# What is needed
Repeat each entry exactly, but do not carry over the pictures.

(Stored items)
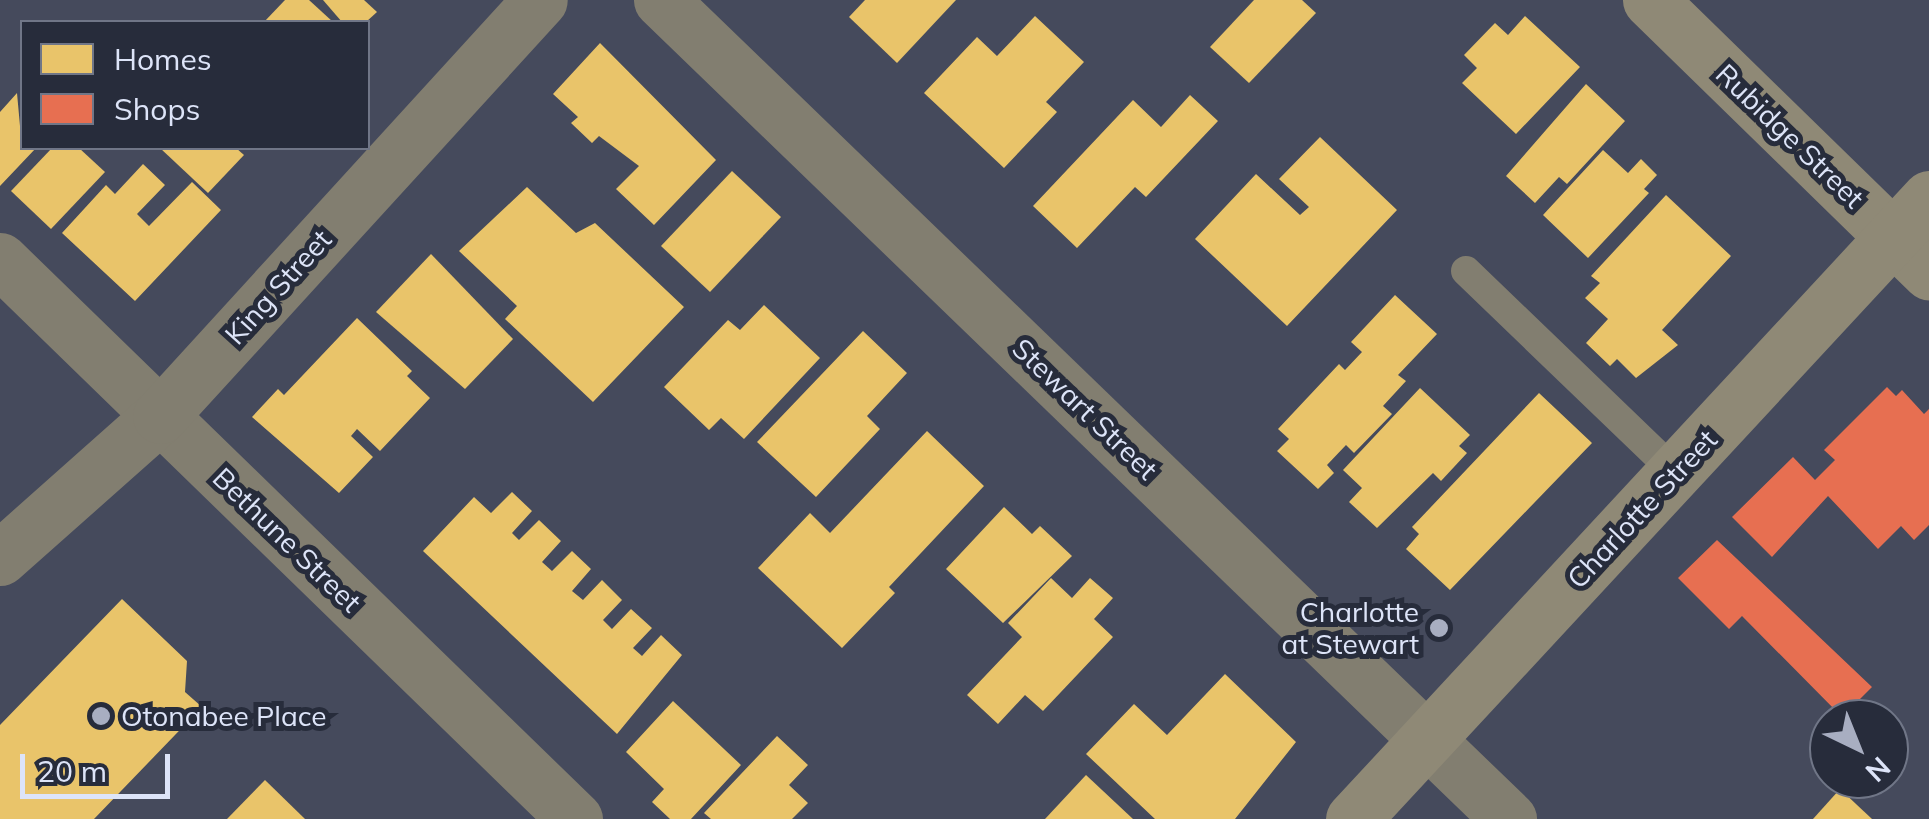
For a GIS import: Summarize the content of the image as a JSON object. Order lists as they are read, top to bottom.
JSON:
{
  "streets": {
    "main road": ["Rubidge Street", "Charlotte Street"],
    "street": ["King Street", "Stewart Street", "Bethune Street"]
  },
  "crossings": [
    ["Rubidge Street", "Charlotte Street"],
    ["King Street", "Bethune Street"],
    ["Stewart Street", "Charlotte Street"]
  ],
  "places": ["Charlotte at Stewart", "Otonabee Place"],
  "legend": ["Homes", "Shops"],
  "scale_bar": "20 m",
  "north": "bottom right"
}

# Response
For a GIS import: Summarize the content of the image as a JSON object. Order lists as they are read, top to bottom.
JSON:
{
  "streets": {
    "main road": ["Rubidge Street", "Charlotte Street"],
    "street": ["King Street", "Stewart Street", "Bethune Street"]
  },
  "crossings": [
    ["Rubidge Street", "Charlotte Street"],
    ["King Street", "Bethune Street"],
    ["Stewart Street", "Charlotte Street"]
  ],
  "places": ["Charlotte at Stewart", "Otonabee Place"],
  "legend": ["Homes", "Shops"],
  "scale_bar": "20 m",
  "north": "bottom right"
}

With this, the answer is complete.